Every line from the one with "102 132 9.48" through the final line of the data below goes in the answer, copied exactly. Pictures do not.

Top of DATA EXTRACTS

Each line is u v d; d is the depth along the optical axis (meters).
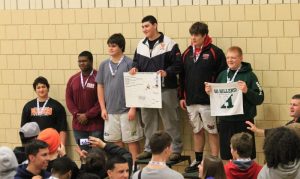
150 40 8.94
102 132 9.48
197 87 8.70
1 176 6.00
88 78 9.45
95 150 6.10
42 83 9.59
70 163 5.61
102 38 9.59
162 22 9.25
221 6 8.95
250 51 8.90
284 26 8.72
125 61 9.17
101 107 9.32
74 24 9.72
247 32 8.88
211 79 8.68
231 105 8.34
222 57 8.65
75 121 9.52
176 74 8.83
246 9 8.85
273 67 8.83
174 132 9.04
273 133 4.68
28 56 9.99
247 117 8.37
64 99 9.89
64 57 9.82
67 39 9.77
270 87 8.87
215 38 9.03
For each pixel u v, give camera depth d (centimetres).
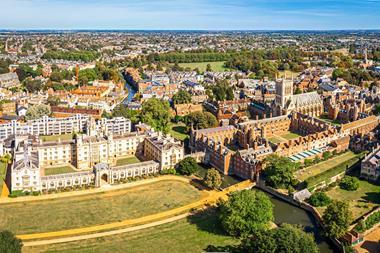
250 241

Bottom of DATA EXTRACTS

YOUR RESPONSE:
102 132 9.48
197 87 8.70
1 176 6.00
88 78 9.45
95 150 6.10
42 83 9.59
70 163 5.61
102 38 9.59
162 22 9.25
221 6 8.95
250 51 8.90
284 26 8.72
125 61 9.17
101 107 9.32
74 24 9.72
247 32 8.88
211 79 8.68
231 105 8.34
222 57 8.65
75 121 9.52
176 74 8.83
246 9 8.85
273 67 8.83
174 132 9.04
273 133 4.68
28 56 9.99
247 117 8.37
64 99 9.89
64 57 9.82
67 39 9.77
270 87 8.87
215 38 9.03
For each pixel u v, give camera depth d (centimetres).
250 241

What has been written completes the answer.